There's a difference in knowing about issues or events .. and actually seeing and experiencing them first hand.
At times it is very difficult to have faith and believe that there really is a God out there somewhere big enough to handle all that I've seen.
And while it's hard to grasp, I have honestly come to believe that
all of this is for a purpose.
Because the Lord does
not desire His children's eyes to remain closed.
He does
not desire His church to remain sheltered.
He does
not desire His kingdom or His people to remain uninformed, ineffective, or insensitive.
There is a reason that my life has come in contact with all of this … and there are reasons that I have the ability to pass on what I have seen to
YOU.
If the Kingdom of God is to COME, it requires MOVEMENT.
It requires action.
And I really believe that our role in the Kingdom coming begins with seeing and feeling and experiencing ALL that this world entails.

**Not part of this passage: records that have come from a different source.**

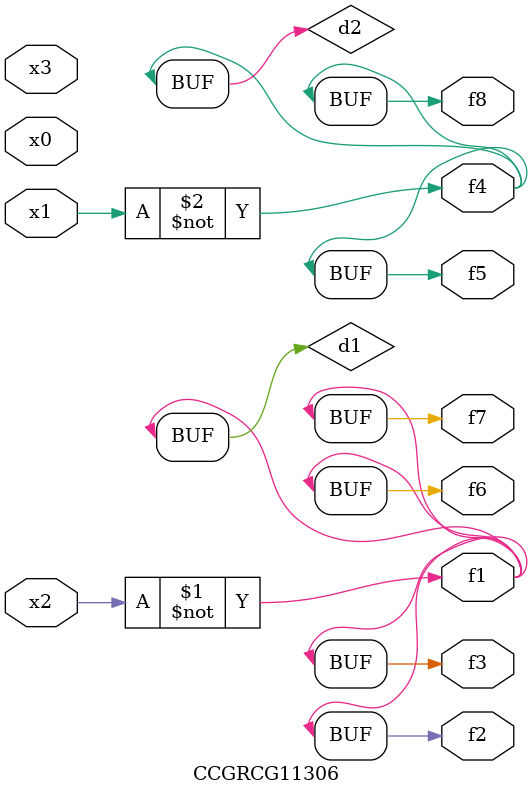
<source format=v>
module CCGRCG11306(
	input x0, x1, x2, x3,
	output f1, f2, f3, f4, f5, f6, f7, f8
);

	wire d1, d2;

	xnor (d1, x2);
	not (d2, x1);
	assign f1 = d1;
	assign f2 = d1;
	assign f3 = d1;
	assign f4 = d2;
	assign f5 = d2;
	assign f6 = d1;
	assign f7 = d1;
	assign f8 = d2;
endmodule

</source>
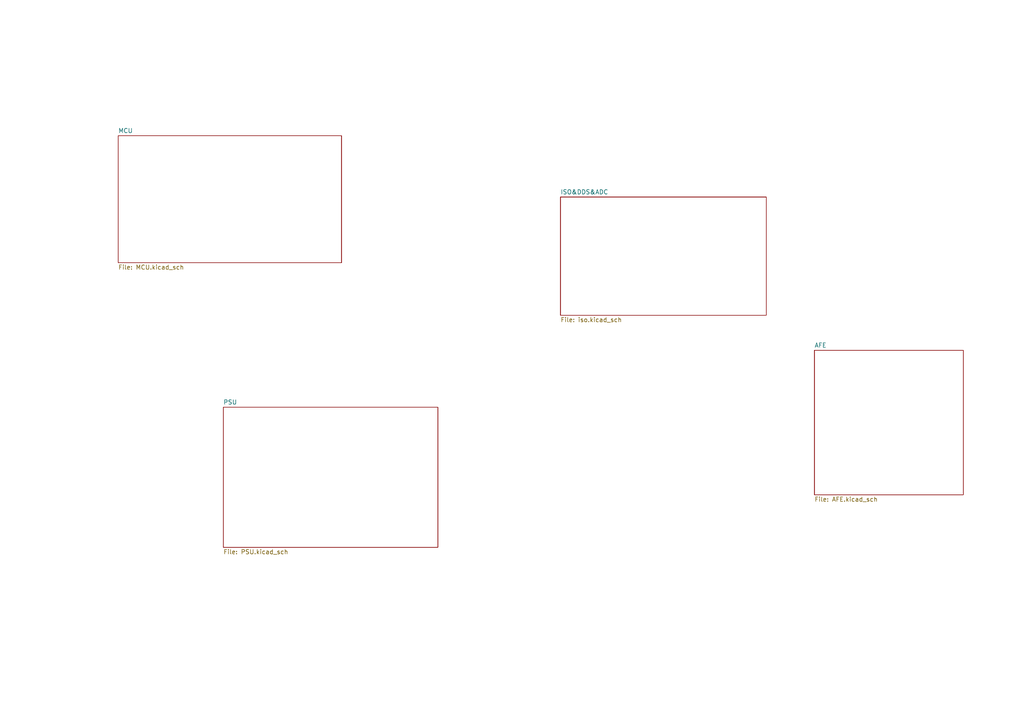
<source format=kicad_sch>
(kicad_sch (version 20230121) (generator eeschema)

  (uuid 03c448df-a925-4663-be76-f360f5f28e0d)

  (paper "A4")

  


  (sheet (at 236.22 101.6) (size 43.18 41.91) (fields_autoplaced)
    (stroke (width 0.1524) (type solid))
    (fill (color 0 0 0 0.0000))
    (uuid 71b53d83-6eec-4518-9406-8f3a048058b6)
    (property "Sheetname" "AFE" (at 236.22 100.8884 0)
      (effects (font (size 1.27 1.27)) (justify left bottom))
    )
    (property "Sheetfile" "AFE.kicad_sch" (at 236.22 144.0946 0)
      (effects (font (size 1.27 1.27)) (justify left top))
    )
    (instances
      (project "dds_V1"
        (path "/03c448df-a925-4663-be76-f360f5f28e0d" (page "5"))
      )
    )
  )

  (sheet (at 162.56 57.15) (size 59.69 34.29) (fields_autoplaced)
    (stroke (width 0.1524) (type solid))
    (fill (color 0 0 0 0.0000))
    (uuid d71e091f-4aa4-4e6e-a6aa-e6bc97d043ef)
    (property "Sheetname" "ISO&DDS&ADC" (at 162.56 56.4384 0)
      (effects (font (size 1.27 1.27)) (justify left bottom))
    )
    (property "Sheetfile" "iso.kicad_sch" (at 162.56 92.0246 0)
      (effects (font (size 1.27 1.27)) (justify left top))
    )
    (instances
      (project "dds_V1"
        (path "/03c448df-a925-4663-be76-f360f5f28e0d" (page "4"))
      )
    )
  )

  (sheet (at 64.77 118.11) (size 62.23 40.64) (fields_autoplaced)
    (stroke (width 0.1524) (type solid))
    (fill (color 0 0 0 0.0000))
    (uuid e048afca-1cc3-43db-9408-87bd77155162)
    (property "Sheetname" "PSU" (at 64.77 117.3984 0)
      (effects (font (size 1.27 1.27)) (justify left bottom))
    )
    (property "Sheetfile" "PSU.kicad_sch" (at 64.77 159.3346 0)
      (effects (font (size 1.27 1.27)) (justify left top))
    )
    (property "Field2" "" (at 64.77 118.11 0)
      (effects (font (size 1.27 1.27)) hide)
    )
    (instances
      (project "dds_V1"
        (path "/03c448df-a925-4663-be76-f360f5f28e0d" (page "2"))
      )
    )
  )

  (sheet (at 34.29 39.37) (size 64.77 36.83) (fields_autoplaced)
    (stroke (width 0.1524) (type solid))
    (fill (color 0 0 0 0.0000))
    (uuid ed0a5211-2d94-40d9-9d3d-fde874d14938)
    (property "Sheetname" "MCU" (at 34.29 38.6584 0)
      (effects (font (size 1.27 1.27)) (justify left bottom))
    )
    (property "Sheetfile" "MCU.kicad_sch" (at 34.29 76.7846 0)
      (effects (font (size 1.27 1.27)) (justify left top))
    )
    (instances
      (project "dds_V1"
        (path "/03c448df-a925-4663-be76-f360f5f28e0d" (page "3"))
      )
    )
  )

  (sheet_instances
    (path "/" (page "1"))
  )
)

</source>
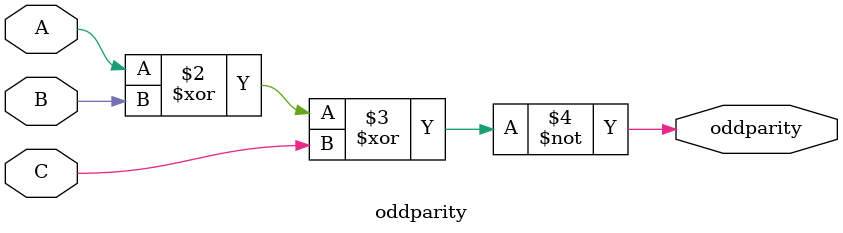
<source format=v>
`timescale 1ns / 1ps
module oddparity(
	input A,
	input B,
	input C,
	output reg  oddparity
	);
   
  always @ (*)  oddparity <= ~(A ^ B ^ C);
  
   


endmodule

</source>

It begins with being informed and letting issues affect us.
It begins when hearts are invested.
It begins when we REALLY start becoming the hands and feet of God in a world that so desperately needs His touch.
It begins when we
can't help but do anything else.
Because we can no longer turn our eyes.
And we can't forget what we've seen.
Know that I love each and every one of you reading this right now.
I am so proud to know so many who will
really read this and for whom I know it will mean something.
I am blessed to have all of you in my life.